Those draft Guidelines aim at clarifying the mechanism of international transfers and more specifically provide a necessary assistance to controllers and processors in the European Union (“EU”) or otherwise subject to GDPR, including guidance on when a data importer would be subject to GDPR and an interpretation of the concept of international transfer.
In order to characterize a processing as a “transfer”, the EDPB relied on the three following cumulative criteria:
- The data exporter (a controller or processor) is subject to the GDPR for the given processing;
- As a reminder, while GDPR generally applies to all entities processing personal data and established in the EU, it can also have an extra territorial reach for certain processing operations consisting in (i) offering products or services to individuals in the EU (e.g. ecommerce and apps) or (ii) monitoring of EU individuals’ behavior taking place in the EU (e.g. cookies and other tracking technologies).
- The data exporter transmits or makes available the personal data to the data importer (another controller, joint-controller or processor); and
- In that regard, the mere remote access to the data would still qualify as a “data transfer” and it remains to be hopefully clarified in the final Guidelines whether the sharing of personal data among joint-controllers (both subject to GDPR from the inception of the processing operations) would in and of itself be considered as a data transfer.
- The data importer is in a third-country or is an international organization.
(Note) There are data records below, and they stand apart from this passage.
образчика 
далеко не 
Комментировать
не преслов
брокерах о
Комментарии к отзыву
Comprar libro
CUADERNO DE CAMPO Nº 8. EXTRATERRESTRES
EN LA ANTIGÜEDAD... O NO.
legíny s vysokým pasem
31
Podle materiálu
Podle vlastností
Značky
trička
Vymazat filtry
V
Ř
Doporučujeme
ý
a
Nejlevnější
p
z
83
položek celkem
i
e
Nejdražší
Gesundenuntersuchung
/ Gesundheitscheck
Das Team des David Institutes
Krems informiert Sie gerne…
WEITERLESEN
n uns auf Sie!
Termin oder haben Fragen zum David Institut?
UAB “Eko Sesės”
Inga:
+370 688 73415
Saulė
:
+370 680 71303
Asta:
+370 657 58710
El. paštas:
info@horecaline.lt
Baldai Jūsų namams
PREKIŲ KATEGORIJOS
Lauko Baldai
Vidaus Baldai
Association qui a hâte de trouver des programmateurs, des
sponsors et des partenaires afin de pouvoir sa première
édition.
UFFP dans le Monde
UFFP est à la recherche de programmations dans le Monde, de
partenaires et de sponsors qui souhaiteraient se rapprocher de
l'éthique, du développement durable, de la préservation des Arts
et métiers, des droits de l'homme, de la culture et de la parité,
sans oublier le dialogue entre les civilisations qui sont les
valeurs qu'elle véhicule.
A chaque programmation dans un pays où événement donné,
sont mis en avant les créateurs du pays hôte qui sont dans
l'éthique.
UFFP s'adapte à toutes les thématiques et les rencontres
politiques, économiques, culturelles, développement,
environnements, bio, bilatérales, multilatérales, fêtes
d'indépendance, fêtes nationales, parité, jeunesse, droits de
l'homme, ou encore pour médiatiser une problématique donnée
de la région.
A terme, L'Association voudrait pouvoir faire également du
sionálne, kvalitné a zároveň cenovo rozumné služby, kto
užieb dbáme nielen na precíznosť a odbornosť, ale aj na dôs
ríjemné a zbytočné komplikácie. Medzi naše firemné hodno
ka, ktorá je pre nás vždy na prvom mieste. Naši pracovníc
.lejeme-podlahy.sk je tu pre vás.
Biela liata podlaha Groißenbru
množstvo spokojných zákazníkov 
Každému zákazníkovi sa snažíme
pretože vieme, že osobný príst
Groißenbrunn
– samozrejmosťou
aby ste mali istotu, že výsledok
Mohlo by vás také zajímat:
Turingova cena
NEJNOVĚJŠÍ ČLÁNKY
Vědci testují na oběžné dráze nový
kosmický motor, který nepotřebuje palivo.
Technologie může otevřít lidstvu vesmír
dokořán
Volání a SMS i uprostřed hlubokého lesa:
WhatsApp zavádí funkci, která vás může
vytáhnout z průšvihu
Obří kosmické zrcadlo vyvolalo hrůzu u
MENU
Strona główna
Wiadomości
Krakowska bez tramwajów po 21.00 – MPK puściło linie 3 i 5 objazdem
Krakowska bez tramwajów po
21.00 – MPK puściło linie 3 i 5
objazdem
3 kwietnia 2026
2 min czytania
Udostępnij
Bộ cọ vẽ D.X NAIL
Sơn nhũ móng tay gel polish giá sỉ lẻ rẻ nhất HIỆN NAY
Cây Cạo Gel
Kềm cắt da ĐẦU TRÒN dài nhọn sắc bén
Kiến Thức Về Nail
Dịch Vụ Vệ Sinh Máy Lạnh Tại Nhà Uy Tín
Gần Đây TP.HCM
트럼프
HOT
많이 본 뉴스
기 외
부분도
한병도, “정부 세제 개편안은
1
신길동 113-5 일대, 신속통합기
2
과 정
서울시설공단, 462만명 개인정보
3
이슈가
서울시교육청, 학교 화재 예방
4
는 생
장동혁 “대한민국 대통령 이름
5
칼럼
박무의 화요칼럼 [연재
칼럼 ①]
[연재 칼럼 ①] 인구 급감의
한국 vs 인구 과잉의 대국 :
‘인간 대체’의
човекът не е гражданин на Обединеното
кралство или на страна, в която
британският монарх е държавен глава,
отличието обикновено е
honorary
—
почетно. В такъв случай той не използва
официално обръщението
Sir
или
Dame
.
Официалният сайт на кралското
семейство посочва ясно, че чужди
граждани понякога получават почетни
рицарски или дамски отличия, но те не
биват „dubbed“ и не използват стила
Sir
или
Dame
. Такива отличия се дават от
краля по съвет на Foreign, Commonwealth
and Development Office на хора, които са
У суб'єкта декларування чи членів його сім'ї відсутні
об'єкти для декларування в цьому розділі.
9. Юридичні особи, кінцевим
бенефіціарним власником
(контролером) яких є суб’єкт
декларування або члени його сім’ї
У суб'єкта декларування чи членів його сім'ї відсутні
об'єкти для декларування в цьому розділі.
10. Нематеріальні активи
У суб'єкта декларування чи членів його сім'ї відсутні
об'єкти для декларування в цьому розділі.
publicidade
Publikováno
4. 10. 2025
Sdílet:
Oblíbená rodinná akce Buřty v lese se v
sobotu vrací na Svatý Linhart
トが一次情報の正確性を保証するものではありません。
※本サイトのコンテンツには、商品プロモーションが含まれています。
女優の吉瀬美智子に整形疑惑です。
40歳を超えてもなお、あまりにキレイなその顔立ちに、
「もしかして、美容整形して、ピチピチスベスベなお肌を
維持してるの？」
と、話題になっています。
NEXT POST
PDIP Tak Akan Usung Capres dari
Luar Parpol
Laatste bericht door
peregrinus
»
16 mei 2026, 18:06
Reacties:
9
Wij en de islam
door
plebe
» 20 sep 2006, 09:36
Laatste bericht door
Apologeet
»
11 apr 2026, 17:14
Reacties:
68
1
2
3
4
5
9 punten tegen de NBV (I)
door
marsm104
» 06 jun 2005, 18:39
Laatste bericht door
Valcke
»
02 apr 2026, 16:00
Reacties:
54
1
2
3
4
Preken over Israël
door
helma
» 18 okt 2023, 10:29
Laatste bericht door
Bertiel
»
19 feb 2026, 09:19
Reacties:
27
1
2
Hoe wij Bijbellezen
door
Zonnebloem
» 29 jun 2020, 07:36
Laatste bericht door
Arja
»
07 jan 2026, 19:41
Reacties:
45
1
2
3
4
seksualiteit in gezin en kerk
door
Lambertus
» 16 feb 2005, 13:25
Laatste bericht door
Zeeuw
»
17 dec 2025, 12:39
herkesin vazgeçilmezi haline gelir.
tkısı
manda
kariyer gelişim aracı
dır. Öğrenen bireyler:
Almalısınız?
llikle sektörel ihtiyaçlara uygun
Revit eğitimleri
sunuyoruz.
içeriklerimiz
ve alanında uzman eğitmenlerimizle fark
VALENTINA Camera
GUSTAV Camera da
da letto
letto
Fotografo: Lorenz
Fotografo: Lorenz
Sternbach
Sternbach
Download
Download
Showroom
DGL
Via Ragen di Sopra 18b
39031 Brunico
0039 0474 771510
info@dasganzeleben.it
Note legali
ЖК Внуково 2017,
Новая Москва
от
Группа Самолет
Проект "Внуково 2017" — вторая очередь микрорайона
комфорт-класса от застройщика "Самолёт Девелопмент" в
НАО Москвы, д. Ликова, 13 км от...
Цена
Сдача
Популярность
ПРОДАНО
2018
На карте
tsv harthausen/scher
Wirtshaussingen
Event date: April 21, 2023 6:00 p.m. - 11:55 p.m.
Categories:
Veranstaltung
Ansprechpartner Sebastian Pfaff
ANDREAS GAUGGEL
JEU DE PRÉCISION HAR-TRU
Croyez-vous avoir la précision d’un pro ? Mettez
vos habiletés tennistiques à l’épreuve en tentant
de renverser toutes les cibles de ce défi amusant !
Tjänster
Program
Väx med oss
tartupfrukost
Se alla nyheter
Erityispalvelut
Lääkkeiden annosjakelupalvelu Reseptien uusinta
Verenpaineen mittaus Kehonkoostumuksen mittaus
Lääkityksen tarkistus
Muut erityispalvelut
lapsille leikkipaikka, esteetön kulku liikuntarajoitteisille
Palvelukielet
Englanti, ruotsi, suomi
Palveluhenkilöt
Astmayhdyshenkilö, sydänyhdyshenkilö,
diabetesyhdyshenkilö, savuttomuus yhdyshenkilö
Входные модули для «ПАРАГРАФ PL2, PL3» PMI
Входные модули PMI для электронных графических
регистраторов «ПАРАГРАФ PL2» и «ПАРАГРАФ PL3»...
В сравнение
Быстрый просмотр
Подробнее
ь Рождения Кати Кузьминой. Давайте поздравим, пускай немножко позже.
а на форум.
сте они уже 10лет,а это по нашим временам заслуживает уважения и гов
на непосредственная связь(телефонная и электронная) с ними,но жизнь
In addition, a processing that meets these three criteria will be considered a transfer when the importer is established in a third-country and subject to the GDPR following provisions of article 3.2 GDPR. The EDPB considered that when the controller located in a third-country is already subject to GDPR, “less protection/safeguards are needed”. Nevertheless, conflicting national laws, government access in the third-country as well as the difficulty to enforce and obtain redress against an entity outside the EU should be addressed when developing relevant transfer tools.
The EDPB specified that personal data directly collected from the data subjects, at their own initiative, should not to be considered as a transfer.
An online public consultation is opened on the matter until 31 January 2022.